A loud splash came from the Tongue. Her fingers bit into his arm.
“What was that? Animal,” she added hastily.
“Pretty sure that was a beaver slapping its tail on the water. Something likely got a little too close so it sounded a warning.” He made a mental note to send someone down to make sure the pests weren’t flooding the fields, although he didn’t say that to her. She might ask questions with answers a city girl wouldn’t much care for.
“It’s so beautiful here,” she breathed, lifting her face. Her wide eyes absorbed the faint trickle of moonlight. “Thank you for showing me how to appreciate it.”
He wished she didn’t look so damned appealing.
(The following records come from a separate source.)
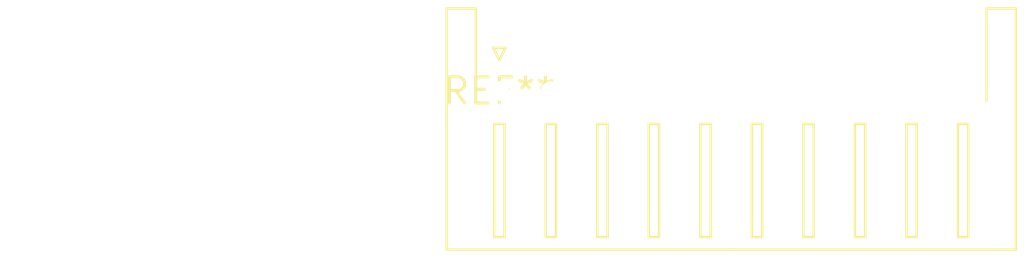
<source format=kicad_pcb>
(kicad_pcb (version 20240108) (generator pcbnew)

  (general
    (thickness 1.6)
  )

  (paper "A4")
  (layers
    (0 "F.Cu" signal)
    (31 "B.Cu" signal)
    (32 "B.Adhes" user "B.Adhesive")
    (33 "F.Adhes" user "F.Adhesive")
    (34 "B.Paste" user)
    (35 "F.Paste" user)
    (36 "B.SilkS" user "B.Silkscreen")
    (37 "F.SilkS" user "F.Silkscreen")
    (38 "B.Mask" user)
    (39 "F.Mask" user)
    (40 "Dwgs.User" user "User.Drawings")
    (41 "Cmts.User" user "User.Comments")
    (42 "Eco1.User" user "User.Eco1")
    (43 "Eco2.User" user "User.Eco2")
    (44 "Edge.Cuts" user)
    (45 "Margin" user)
    (46 "B.CrtYd" user "B.Courtyard")
    (47 "F.CrtYd" user "F.Courtyard")
    (48 "B.Fab" user)
    (49 "F.Fab" user)
    (50 "User.1" user)
    (51 "User.2" user)
    (52 "User.3" user)
    (53 "User.4" user)
    (54 "User.5" user)
    (55 "User.6" user)
    (56 "User.7" user)
    (57 "User.8" user)
    (58 "User.9" user)
  )

  (setup
    (pad_to_mask_clearance 0)
    (pcbplotparams
      (layerselection 0x00010fc_ffffffff)
      (plot_on_all_layers_selection 0x0000000_00000000)
      (disableapertmacros false)
      (usegerberextensions false)
      (usegerberattributes false)
      (usegerberadvancedattributes false)
      (creategerberjobfile false)
      (dashed_line_dash_ratio 12.000000)
      (dashed_line_gap_ratio 3.000000)
      (svgprecision 4)
      (plotframeref false)
      (viasonmask false)
      (mode 1)
      (useauxorigin false)
      (hpglpennumber 1)
      (hpglpenspeed 20)
      (hpglpendiameter 15.000000)
      (dxfpolygonmode false)
      (dxfimperialunits false)
      (dxfusepcbnewfont false)
      (psnegative false)
      (psa4output false)
      (plotreference false)
      (plotvalue false)
      (plotinvisibletext false)
      (sketchpadsonfab false)
      (subtractmaskfromsilk false)
      (outputformat 1)
      (mirror false)
      (drillshape 1)
      (scaleselection 1)
      (outputdirectory "")
    )
  )

  (net 0 "")

  (footprint "JST_XH_S10B-XH-A-1_1x10_P2.50mm_Horizontal" (layer "F.Cu") (at 0 0))

)

</source>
Certainty churned in his gut—she wasn’t going to leave when her six months of probation were up. She wouldn’t give him cause to dismiss her, either. What was he going to do about it? How was he supposed to deal with her, day in and day out, when she drove him to distraction? How could he ignore the temptation she presented?
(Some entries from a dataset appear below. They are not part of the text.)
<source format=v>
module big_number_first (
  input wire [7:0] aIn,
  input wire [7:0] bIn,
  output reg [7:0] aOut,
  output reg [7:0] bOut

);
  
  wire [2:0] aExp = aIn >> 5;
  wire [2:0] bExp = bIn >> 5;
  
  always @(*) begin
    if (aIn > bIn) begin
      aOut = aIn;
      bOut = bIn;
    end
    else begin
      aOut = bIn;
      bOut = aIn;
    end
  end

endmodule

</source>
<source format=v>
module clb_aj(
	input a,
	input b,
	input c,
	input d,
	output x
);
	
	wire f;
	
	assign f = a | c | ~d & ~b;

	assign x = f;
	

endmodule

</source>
Self-restraint wasn’t part of his nature. His mother might have chosen a new name for him, but deep down, he was a Tosaro and a Cienetti—greedy and ruthless and ready to take whatever he wanted. His grand theft auto days were proof enough of that. So was his willingness to accept his grandfather’s money and lie to his friends.
He brought his palm to her cheek, rubbing the blunt of his thumb along the slender line of her throat. He bent his head over hers. “You have to the count of five to tell me you don’t want me to kiss you,” he said, the words scratching his throat, making them raspy and harsh.
Then, on the count of three, he captured her upturned lips with his. Elizabeth absorbed all his senses. The clicking, the peepers, the rustling of the wind… It all disappeared. Instead, he heard the catch of her breath. Felt the slight tremble of her small frame against his. Tasted the warm, sugar sweetness of her mouth. In his head, he envisioned her naked, in his bed, while his hands explored every inch of her ivory skin.
That vivid mental image, tempting as it was, brought his common sense back into play. He lifted his head and dropped his hands to his sides, acutely and painfully aware he’d just made their workplace that much more intense.
He tried to make light of it, even though he’d been profoundly unsettled. “This is where you’re supposed to toss me on my ass and break one of my legs.”
“Over a kiss?” Her light laugh dispelled any worry that he might have unsettled her, too. “If I were going to break your leg for anything, it would have been when you groped me.”